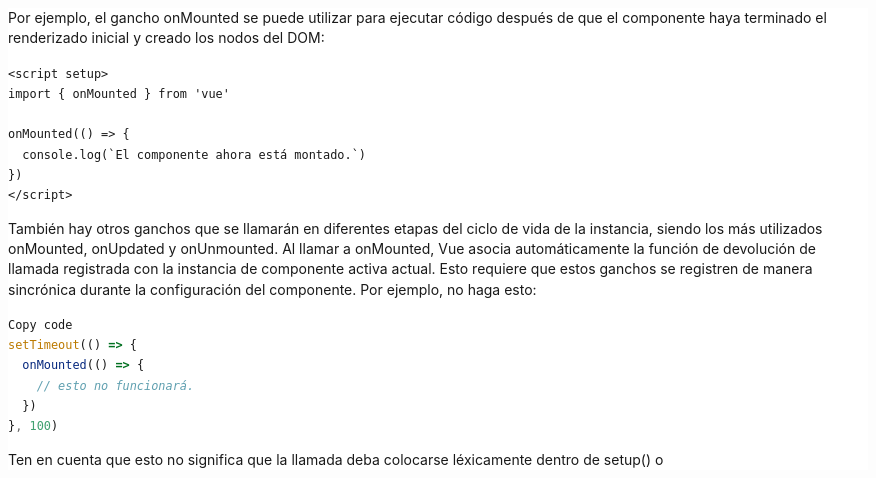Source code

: Por ejemplo, el gancho onMounted se puede utilizar para ejecutar código después de que el componente haya terminado el renderizado inicial y creado los nodos del DOM:

```vue
<script setup>
import { onMounted } from 'vue'

onMounted(() => {
  console.log(`El componente ahora está montado.`)
})
</script>
```


También hay otros ganchos que se llamarán en diferentes etapas del ciclo de vida de la instancia, siendo los más utilizados onMounted, onUpdated y onUnmounted. Al llamar a onMounted, Vue asocia automáticamente la función de devolución de llamada registrada con la instancia de componente activa actual. Esto requiere que estos ganchos se registren de manera sincrónica durante la configuración del componente. Por ejemplo, no haga esto:

```js
Copy code
setTimeout(() => {
  onMounted(() => {
    // esto no funcionará.
  })
}, 100)
```

Ten en cuenta que esto no significa que la llamada deba colocarse léxicamente dentro de setup() o <script setup>. onMounted() se puede llamar en una función externa siempre que la pila de llamadas sea síncrona y se origine desde dentro de setup().

## Diagrama del ciclo de vida

A continuación se muestra un diagrama del ciclo de vida de la instancia. No es necesario que entienda todo lo que está sucediendo en este momento, pero a medida que aprenda y construya más, será una referencia útil.

![Ciclo de vida](https://dltqhkoxgn1gx.cloudfront.net/img/posts/how-to-use-lifecycle-hooks-in-vue3-1.png)

Esencialmente, cada evento principal del ciclo de vida de Vue está separado en dos hooks que son llamados justo antes de ese evento y justo después. Hay cuatro eventos principales (8 hooks principales) que puedes utilizar en tu aplicación Vue.
  
Creation - se ejecuta cuando se crea el componente
Mounting - se ejecuta cuando se monta el DOM
Updates - se ejecuta cuando se modifican los datos reactivos
Destruction - se ejecuta justo antes de que tu elemento sea destruido.

Excluyendo beforeCreate y created (que son reemplazados por el propio método setup), hay 9 de los hooks del ciclo de vida de la API de Options a los que podemos acceder en nuestro método setup:
  
- onBeforeMount - llamado antes de que comience el montaje
- onMounted - llamado cuando el componente está montado
- onBeforeUpdate - Llamado cuando los datos reactivos cambian y antes de re renderizar
- onUpdated - Llamado después de re-renderizar
- onBeforeUnmount - Llamado antes de que la instancia Vue sea destruida
- onUnmounted - Llamado después de que la instancia es destruida
- onActivated - Llamado cuando un componente mantenido vivo es activado
- onDeactivated - Llamado cuando un componente mantenido vivo es desactivado
- onErrorCaptured - se llama cuando se captura un error de un componente hijo


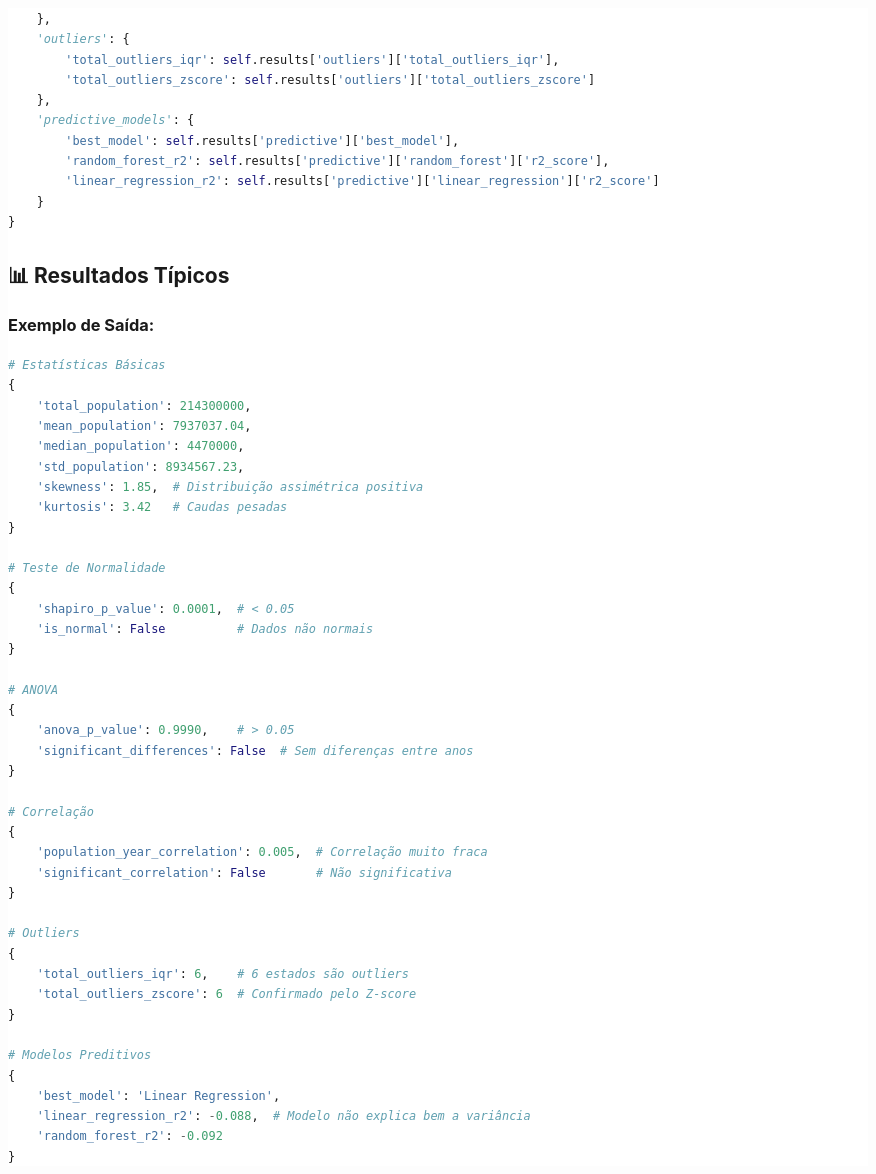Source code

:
 ```python
    },
    'outliers': {
        'total_outliers_iqr': self.results['outliers']['total_outliers_iqr'],
        'total_outliers_zscore': self.results['outliers']['total_outliers_zscore']
    },
    'predictive_models': {
        'best_model': self.results['predictive']['best_model'],
        'random_forest_r2': self.results['predictive']['random_forest']['r2_score'],
        'linear_regression_r2': self.results['predictive']['linear_regression']['r2_score']
    }
}
```

## 📊 **Resultados Típicos**

### **Exemplo de Saída:**
```python
# Estatísticas Básicas
{
    'total_population': 214300000,
    'mean_population': 7937037.04,
    'median_population': 4470000,
    'std_population': 8934567.23,
    'skewness': 1.85,  # Distribuição assimétrica positiva
    'kurtosis': 3.42   # Caudas pesadas
}

# Teste de Normalidade
{
    'shapiro_p_value': 0.0001,  # < 0.05
    'is_normal': False          # Dados não normais
}

# ANOVA
{
    'anova_p_value': 0.9990,    # > 0.05
    'significant_differences': False  # Sem diferenças entre anos
}

# Correlação
{
    'population_year_correlation': 0.005,  # Correlação muito fraca
    'significant_correlation': False       # Não significativa
}

# Outliers
{
    'total_outliers_iqr': 6,    # 6 estados são outliers
    'total_outliers_zscore': 6  # Confirmado pelo Z-score
}

# Modelos Preditivos
{
    'best_model': 'Linear Regression',
    'linear_regression_r2': -0.088,  # Modelo não explica bem a variância
    'random_forest_r2': -0.092
}
```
----
### Action item:
Line by line, count how many lines of the entries contain the word "onUnmounted", and give only that number.

### Reply:
2